### TASK
Reproduce all of the entries below, swapping every occurrence of "catalogue" for "catalog" and keeping everything else the same. Omit the picture lines from your output.

(Part of a data file)
━━━━━━
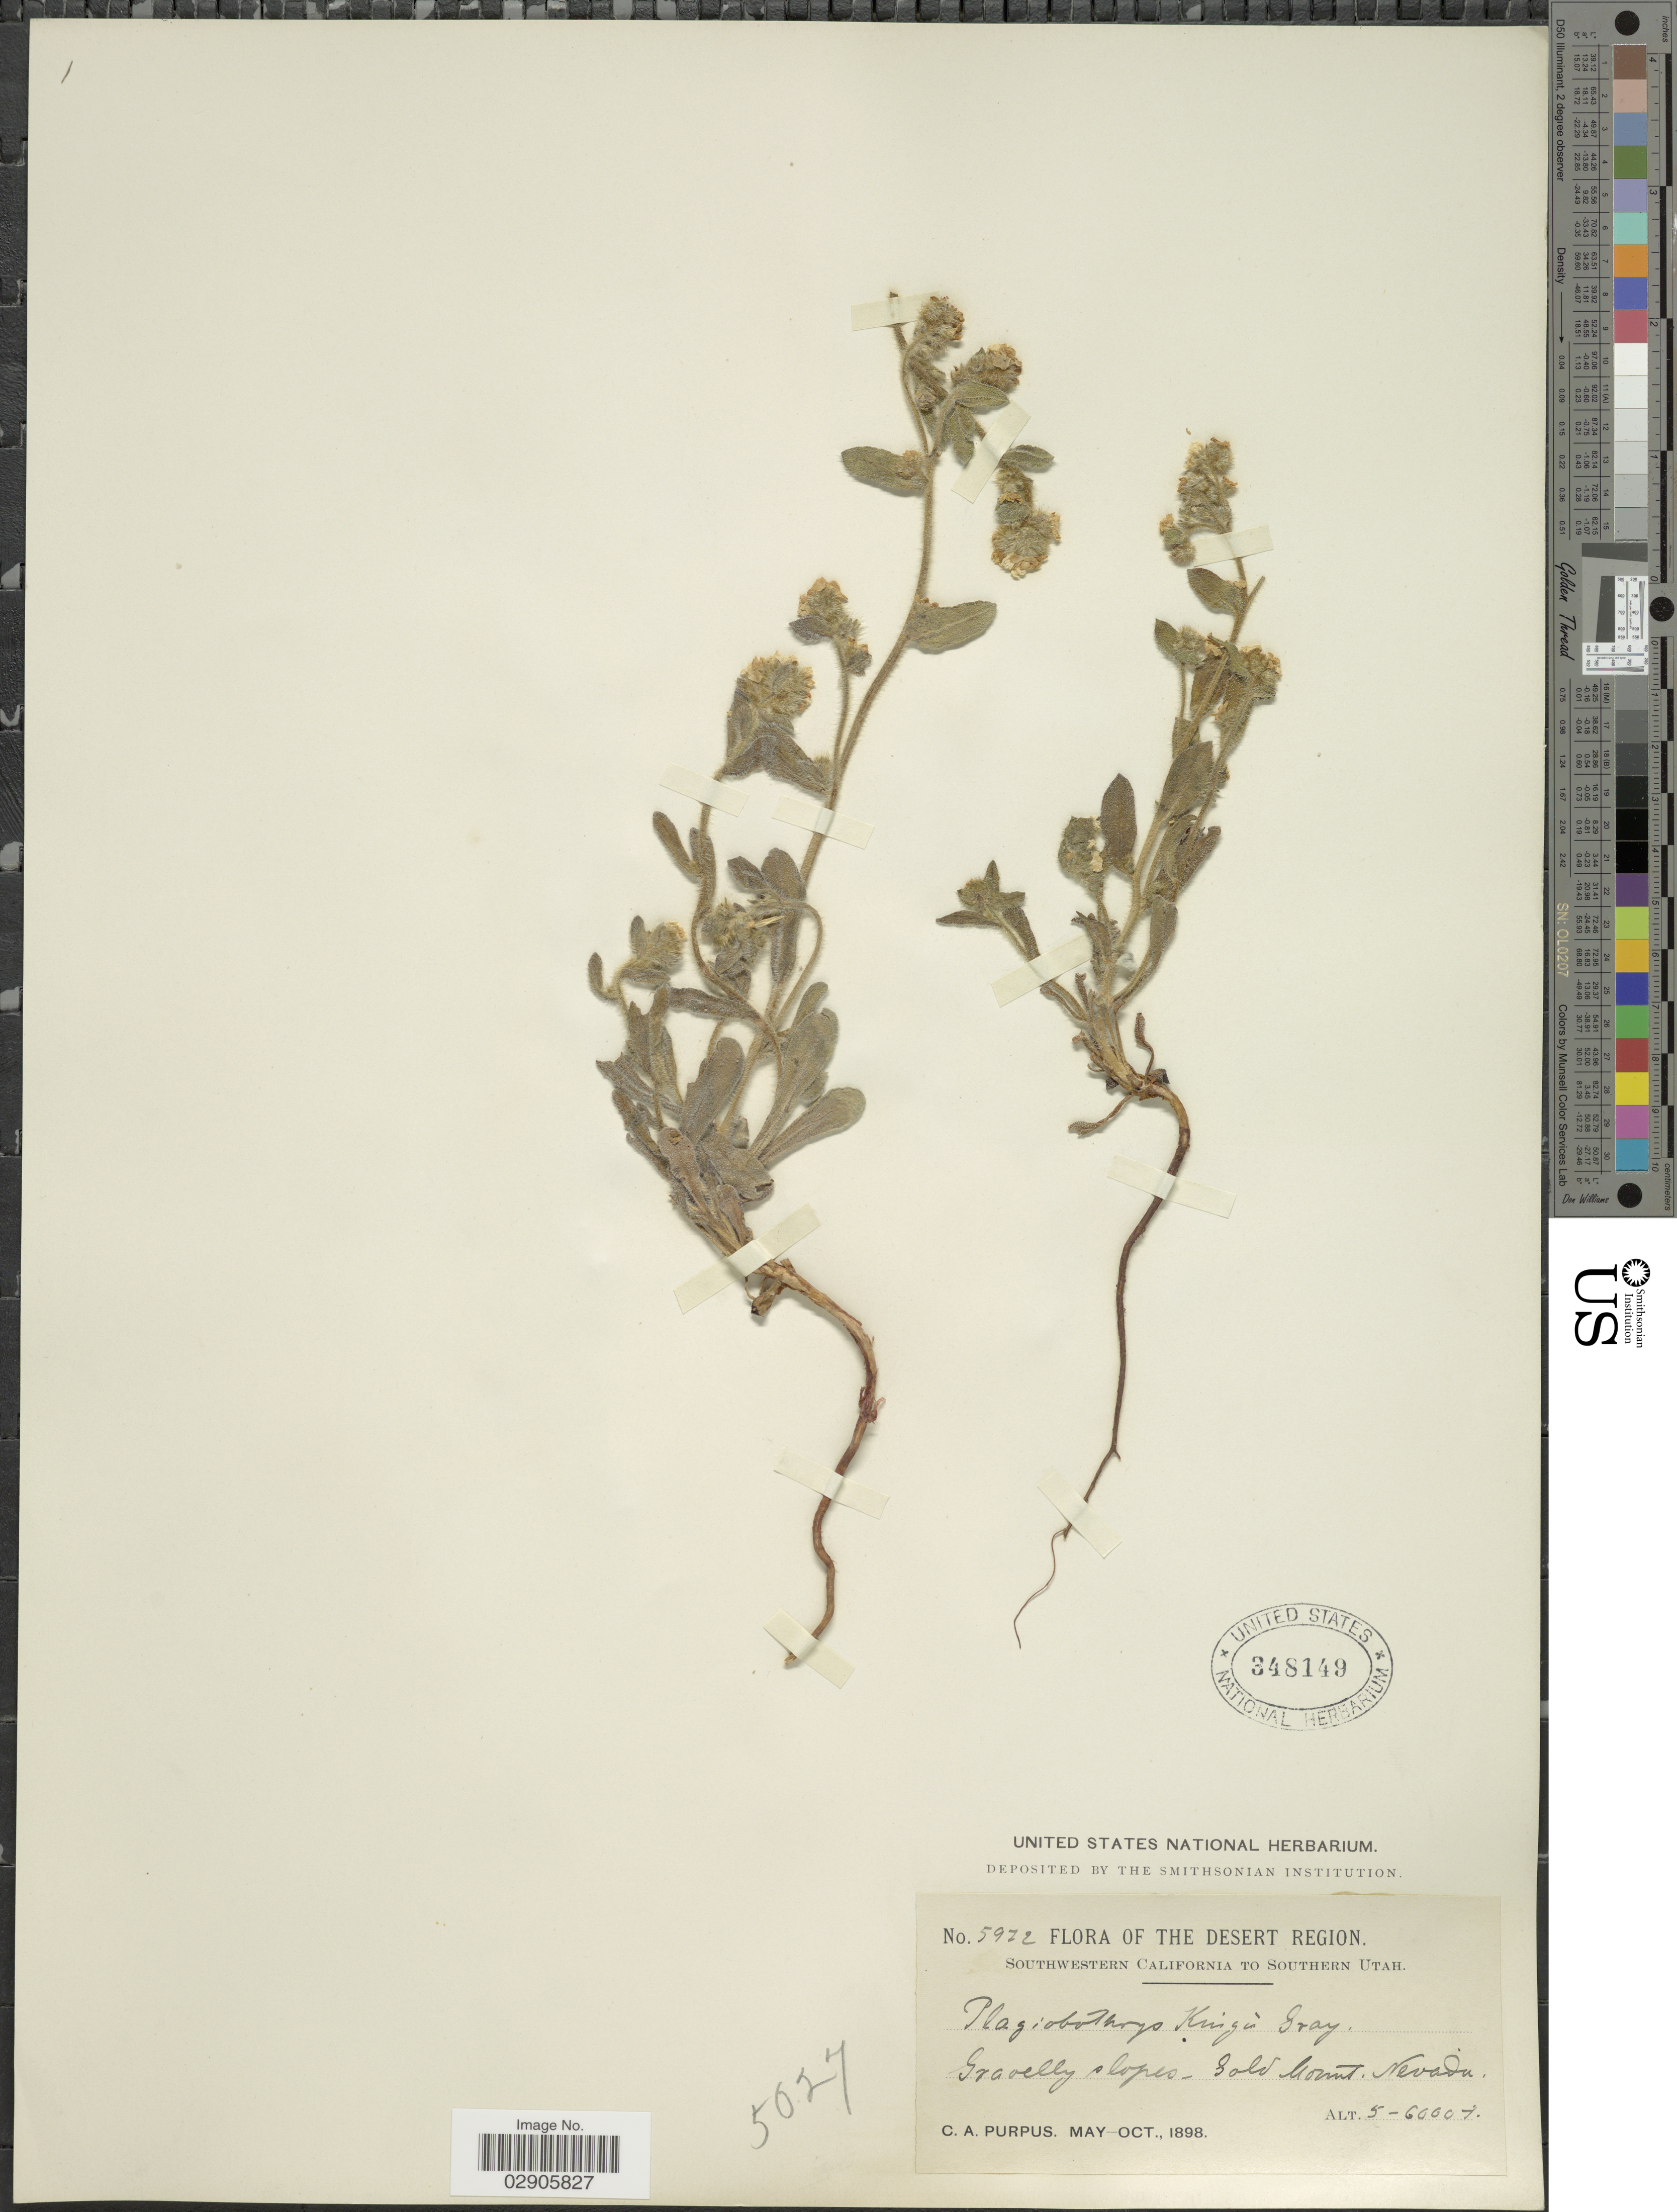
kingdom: Plantae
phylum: Tracheophyta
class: Magnoliopsida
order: Boraginales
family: Boraginaceae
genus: Plagiobothrys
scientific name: Plagiobothrys kingii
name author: (S. Watson) A. Gray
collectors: C. A. Purpus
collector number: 5972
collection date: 1898-05/1898-10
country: United States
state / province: Nevada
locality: The Desert Region. Gravelly slopes. Gold Mount.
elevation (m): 1524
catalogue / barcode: US 348149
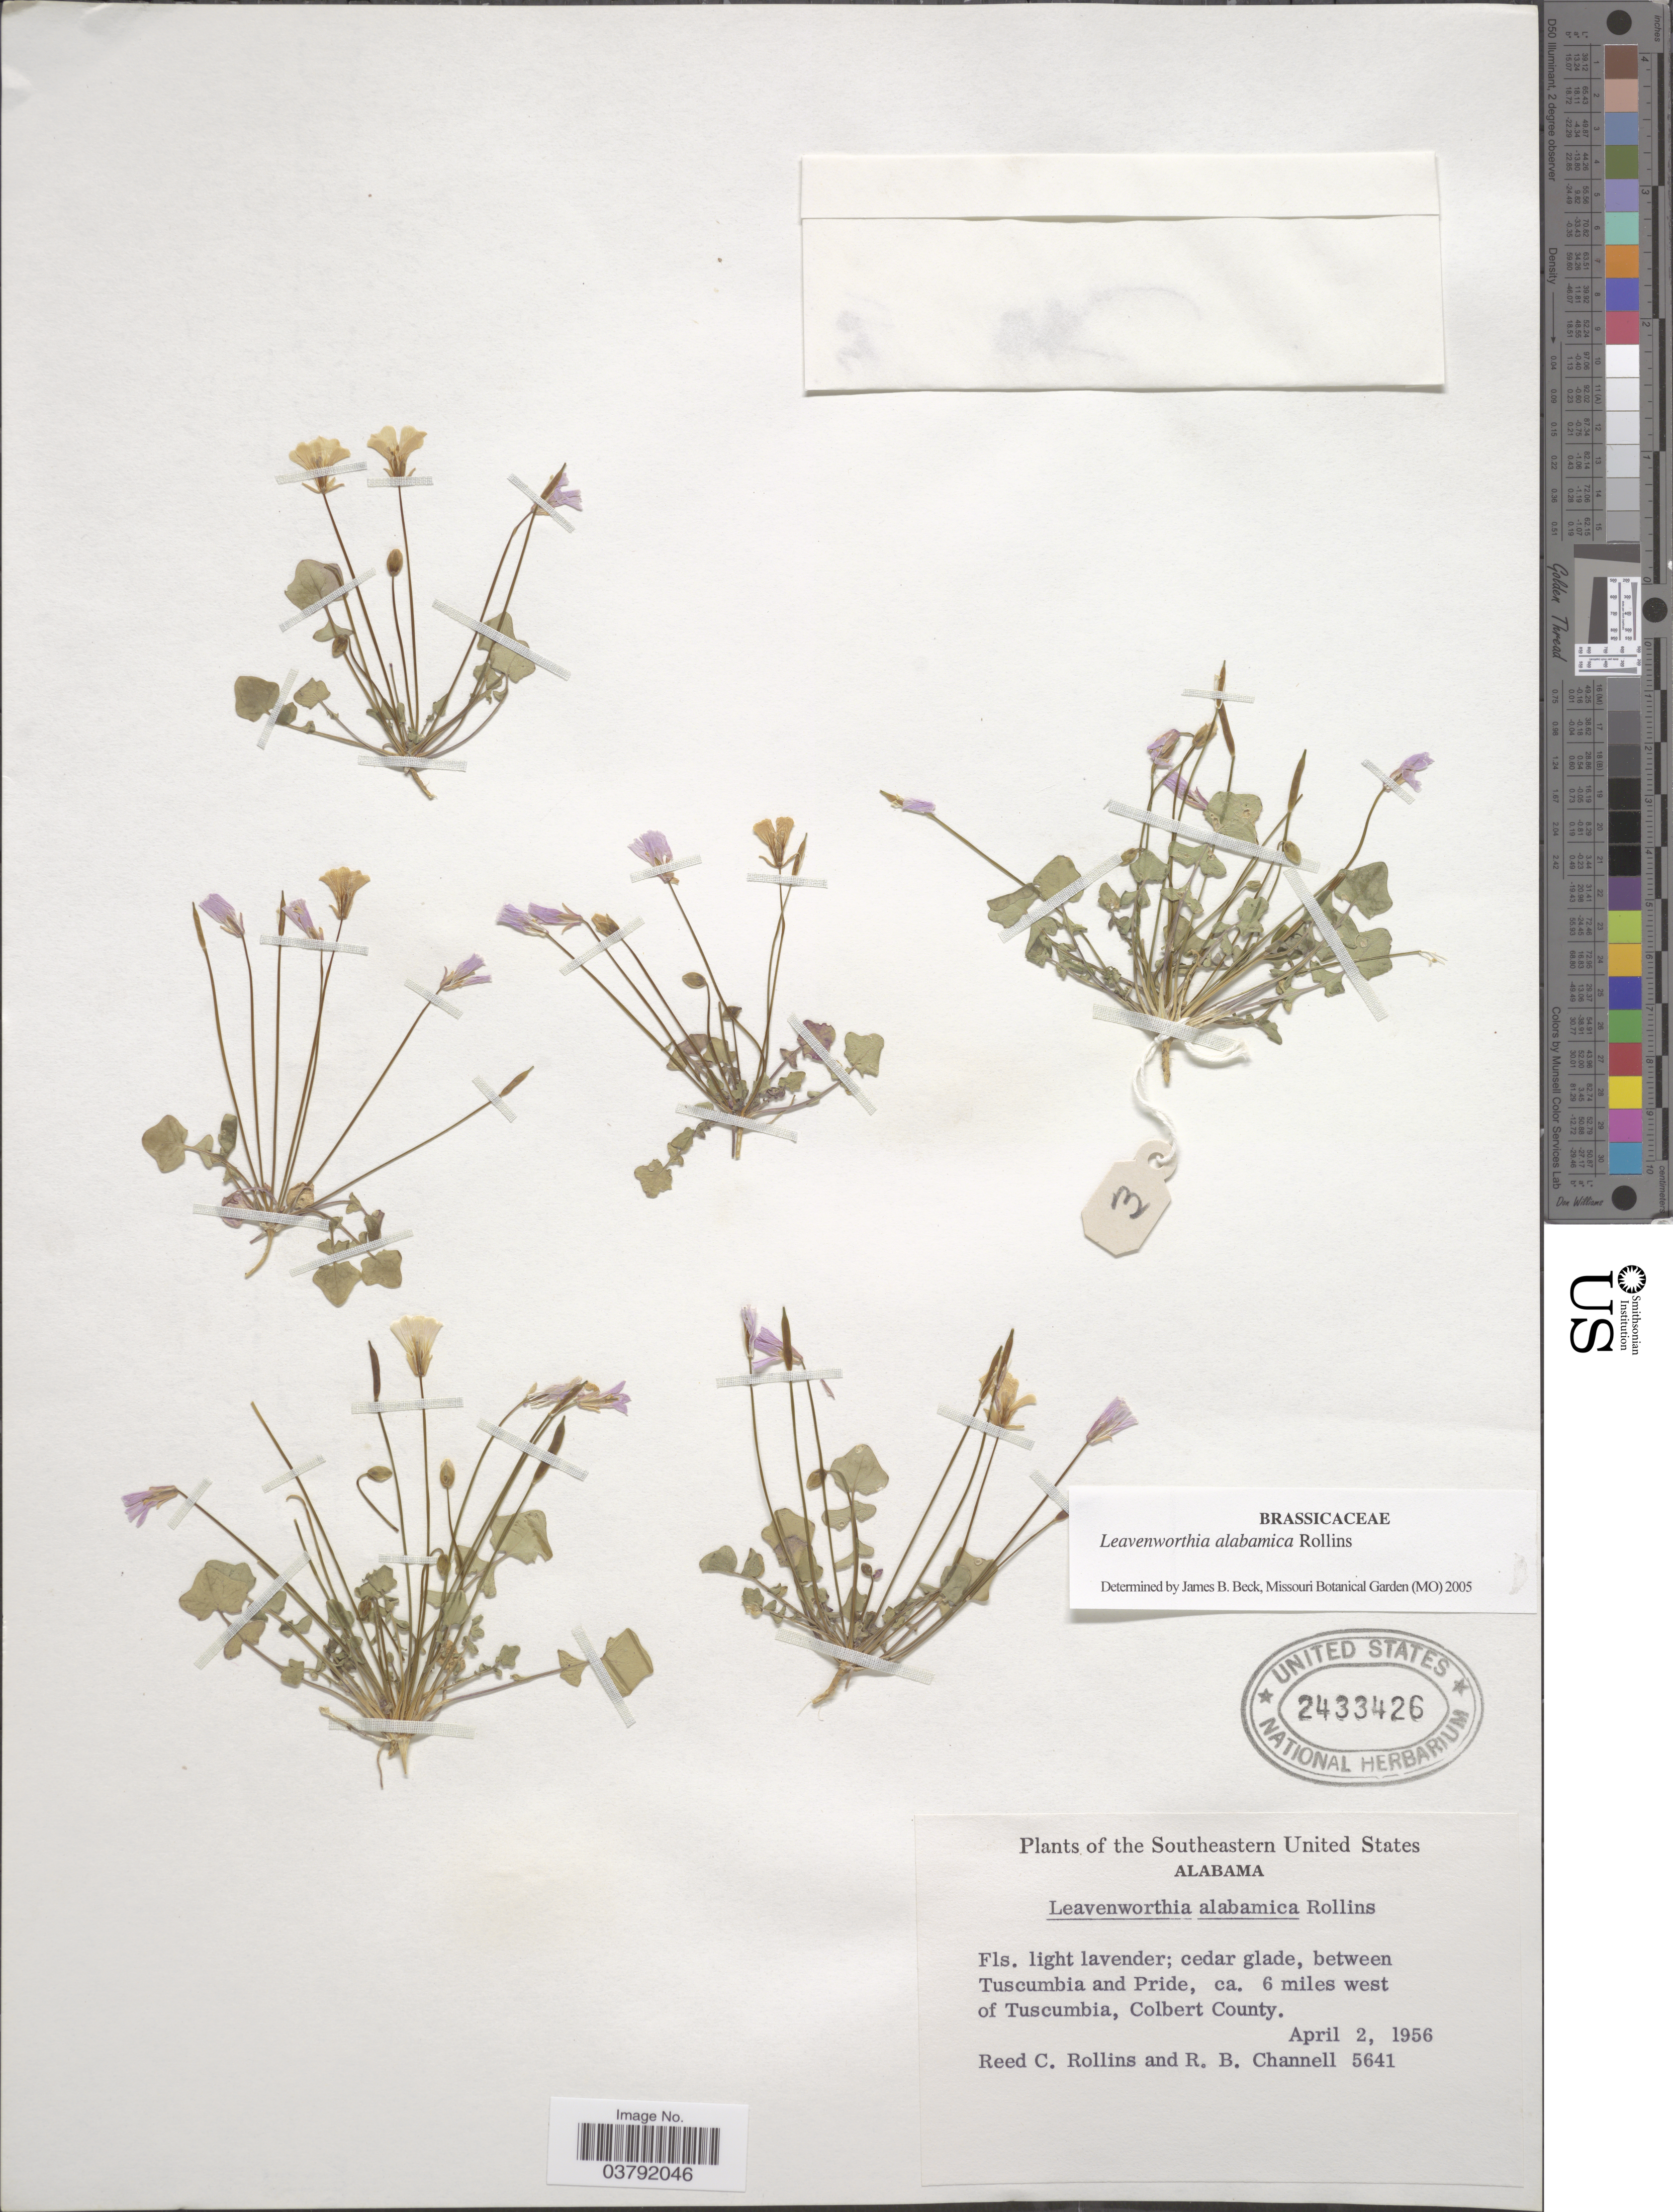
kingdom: Plantae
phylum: Tracheophyta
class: Magnoliopsida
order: Brassicales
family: Brassicaceae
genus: Leavenworthia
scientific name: Leavenworthia alabamica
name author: Rollins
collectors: R. C. Rollins & R. B. Channell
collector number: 5641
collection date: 1956-04-02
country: United States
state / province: Alabama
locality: Southeastern United States. Between Tuscumbia and Pride, ca. 6 miles west of Tuscumbia, Colbert County.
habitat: cedar glade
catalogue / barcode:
━━━━━━
### THE RESULT
kingdom: Plantae
phylum: Tracheophyta
class: Magnoliopsida
order: Boraginales
family: Boraginaceae
genus: Plagiobothrys
scientific name: Plagiobothrys kingii
name author: (S. Watson) A. Gray
collectors: C. A. Purpus
collector number: 5972
collection date: 1898-05/1898-10
country: United States
state / province: Nevada
locality: The Desert Region. Gravelly slopes. Gold Mount.
elevation (m): 1524
catalog / barcode: US 348149
kingdom: Plantae
phylum: Tracheophyta
class: Magnoliopsida
order: Brassicales
family: Brassicaceae
genus: Leavenworthia
scientific name: Leavenworthia alabamica
name author: Rollins
collectors: R. C. Rollins & R. B. Channell
collector number: 5641
collection date: 1956-04-02
country: United States
state / province: Alabama
locality: Southeastern United States. Between Tuscumbia and Pride, ca. 6 miles west of Tuscumbia, Colbert County.
habitat: cedar glade
catalog / barcode:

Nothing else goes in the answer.